Drivoo se positionne sur le dernier kilomètre. Il s’agit là de profiter de parcours existants, en voiture, mais le plus souvent en vélo ou à pied, pour effectuer des livraisons, au départ de commerces de proximité, de supermarchés ou de centres commerciaux. En quelque sorte, il s’agit de réduire les flux de véhicules de livraisons en optimisant les parcours et en utilisant les mobilités douces. A l’aube de la COP 21, Drivoo apporte une solution totalement pertinente sur le plan environnemental, avec des résultats immédiats. Ses « drivers » sont rémunérés en bons d’achat et profitent ainsi pleinement d’un service rendu.

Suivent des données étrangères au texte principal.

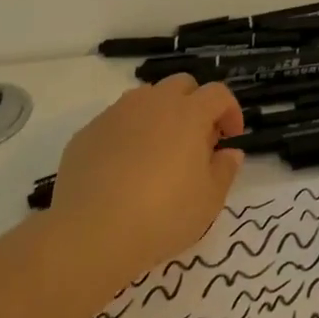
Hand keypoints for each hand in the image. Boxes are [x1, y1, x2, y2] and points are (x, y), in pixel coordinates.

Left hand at [47, 75, 245, 283]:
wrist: (91, 232)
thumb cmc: (163, 215)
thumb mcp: (209, 200)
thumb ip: (225, 170)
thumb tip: (229, 152)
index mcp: (189, 113)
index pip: (218, 93)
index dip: (230, 111)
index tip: (230, 138)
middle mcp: (153, 102)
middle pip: (182, 85)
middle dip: (195, 104)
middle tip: (196, 141)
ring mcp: (116, 114)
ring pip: (146, 98)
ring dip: (160, 115)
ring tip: (159, 152)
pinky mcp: (87, 132)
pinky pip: (116, 122)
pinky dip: (128, 135)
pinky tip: (123, 169)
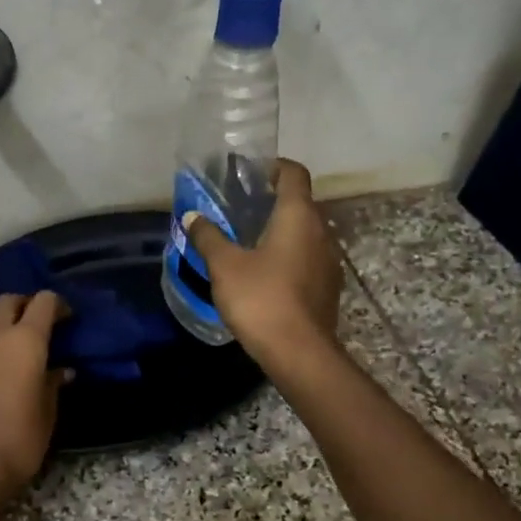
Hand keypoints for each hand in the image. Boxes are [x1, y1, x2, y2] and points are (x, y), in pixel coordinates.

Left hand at [0, 291, 68, 499]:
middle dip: (23, 305)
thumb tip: (62, 371)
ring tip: (1, 342)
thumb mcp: (46, 415)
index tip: (65, 317)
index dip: (56, 304)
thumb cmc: (17, 441)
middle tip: (34, 323)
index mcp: (25, 341)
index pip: (43, 302)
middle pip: (7, 301)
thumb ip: (52, 385)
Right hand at [185, 158, 342, 368]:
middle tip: (239, 207)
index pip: (294, 173)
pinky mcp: (327, 287)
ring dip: (280, 230)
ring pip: (304, 232)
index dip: (273, 166)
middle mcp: (321, 231)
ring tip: (247, 240)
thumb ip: (208, 237)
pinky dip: (287, 254)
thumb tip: (192, 216)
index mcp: (298, 216)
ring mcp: (328, 261)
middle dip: (272, 200)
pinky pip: (307, 258)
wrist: (299, 353)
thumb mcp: (224, 266)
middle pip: (300, 203)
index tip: (250, 172)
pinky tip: (263, 272)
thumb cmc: (261, 299)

D’autres modèles de crowdshipping étaient présents dans la salle, notamment celui de DacOpack, dont l’objectif est de mettre sur le marché les capacités vides des véhicules notamment privés. Il s’agit donc de covoiturage de colis interurbain. Une bonne solution pour acheminer à moindre coût son matériel de ski à sa station de sport d’hiver ou le four à micro-onde qui a été vendu sur Ebay.

Cette conférence montrait à la fois la diversité des modèles, les avantages environnementaux multiples et la croissance exponentielle du monde de la livraison collaborative, qui apportera aux transporteurs professionnels un complément et une réponse économique.

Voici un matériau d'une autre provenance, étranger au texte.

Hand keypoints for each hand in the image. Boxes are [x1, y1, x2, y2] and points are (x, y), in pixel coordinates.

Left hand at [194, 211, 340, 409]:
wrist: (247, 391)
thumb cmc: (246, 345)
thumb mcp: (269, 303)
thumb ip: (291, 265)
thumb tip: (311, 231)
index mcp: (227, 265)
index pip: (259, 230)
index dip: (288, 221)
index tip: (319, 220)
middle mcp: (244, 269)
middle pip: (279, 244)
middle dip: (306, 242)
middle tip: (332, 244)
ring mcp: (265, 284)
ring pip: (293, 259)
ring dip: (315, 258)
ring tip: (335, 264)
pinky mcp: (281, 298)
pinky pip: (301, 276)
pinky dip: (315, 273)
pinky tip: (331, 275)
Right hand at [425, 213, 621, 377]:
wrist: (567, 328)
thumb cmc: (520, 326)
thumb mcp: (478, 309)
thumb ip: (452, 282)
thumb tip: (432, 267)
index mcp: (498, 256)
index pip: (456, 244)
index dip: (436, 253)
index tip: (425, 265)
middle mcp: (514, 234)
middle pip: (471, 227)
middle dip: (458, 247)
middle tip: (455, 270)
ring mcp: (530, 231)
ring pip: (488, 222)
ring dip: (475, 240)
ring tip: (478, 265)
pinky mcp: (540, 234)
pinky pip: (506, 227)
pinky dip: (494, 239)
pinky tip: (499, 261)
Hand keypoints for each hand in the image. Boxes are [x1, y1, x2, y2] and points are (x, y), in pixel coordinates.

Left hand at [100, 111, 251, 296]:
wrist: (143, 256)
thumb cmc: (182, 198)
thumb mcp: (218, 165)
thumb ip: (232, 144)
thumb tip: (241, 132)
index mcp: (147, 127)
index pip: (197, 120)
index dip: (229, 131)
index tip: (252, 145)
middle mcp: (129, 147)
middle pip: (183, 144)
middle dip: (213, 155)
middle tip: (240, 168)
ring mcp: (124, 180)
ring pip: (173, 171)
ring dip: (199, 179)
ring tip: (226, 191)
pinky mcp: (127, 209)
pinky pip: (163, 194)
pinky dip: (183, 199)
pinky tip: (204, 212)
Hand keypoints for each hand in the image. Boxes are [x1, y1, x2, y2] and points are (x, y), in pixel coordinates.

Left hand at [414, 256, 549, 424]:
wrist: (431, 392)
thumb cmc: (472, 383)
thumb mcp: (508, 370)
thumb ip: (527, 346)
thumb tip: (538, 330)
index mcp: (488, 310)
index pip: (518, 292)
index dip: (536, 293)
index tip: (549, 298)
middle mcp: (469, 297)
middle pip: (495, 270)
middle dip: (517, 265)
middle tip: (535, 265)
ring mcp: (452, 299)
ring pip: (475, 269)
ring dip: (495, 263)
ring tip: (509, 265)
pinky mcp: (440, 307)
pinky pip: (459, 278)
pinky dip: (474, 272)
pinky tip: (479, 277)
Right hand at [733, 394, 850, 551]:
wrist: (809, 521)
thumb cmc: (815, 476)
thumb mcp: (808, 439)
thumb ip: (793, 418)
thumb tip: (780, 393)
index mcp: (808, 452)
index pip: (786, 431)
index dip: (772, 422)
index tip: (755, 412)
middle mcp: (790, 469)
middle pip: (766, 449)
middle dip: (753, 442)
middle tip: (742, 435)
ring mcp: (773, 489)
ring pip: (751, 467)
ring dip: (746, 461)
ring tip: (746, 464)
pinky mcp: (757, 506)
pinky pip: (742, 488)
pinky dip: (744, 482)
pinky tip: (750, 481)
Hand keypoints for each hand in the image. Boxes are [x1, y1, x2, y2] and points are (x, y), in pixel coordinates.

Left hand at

Le crowdshipping fait partie intégrante de la Supply Chain. Il se positionne en complément et pas nécessairement en concurrence frontale avec l’économie traditionnelle du transport. Il apporte des solutions sociales, mais aussi d’énormes avantages environnementaux. Il permet de réduire les coûts en transport en élargissant le service.

Le monde du crowdshipping comprend de très nombreux autres modèles, allant du point relais collaboratif, la mise à disposition d’espace de stockage, la livraison de repas ou peut-être demain la livraison à 2 avec services.

La Poste ne s’y trompe pas, en ayant récemment investi plusieurs millions € dans un modèle collaboratif, avant l’arrivée probable d’Uber sur ce créneau. Ce blog parle du crowdshipping, delivery crowdsourcing ou livraison collaborative depuis longtemps. Il est fort à parier que cet ensemble de solutions fera encore l’objet de nombreuses conférences et articles.

La livraison collaborative au cœur de l’actualité.

Les derniers jours ont été marqués par de nombreux événements, qui placent la livraison collaborative au cœur de l’actualité.

Amazon a décidé de reprendre son laboratoire de Seattle, déjà utilisé pour de nombreuses expériences comme Amazon Fresh ou le Treasure truck pour tester la livraison collaborative.

Pourquoi livrer un colis est-il un métier ? Il est simple de prendre un colis à un dépôt, et l’apporter à quelqu’un qui l’attend à un moment donné. Amazon est parti de ce principe pour proposer à des particuliers de livrer des colis et d’être rémunérés à la tâche.

Ce principe simple nous transforme tous en livreurs, ce dont nous sommes probablement tous capables sans grande difficulté.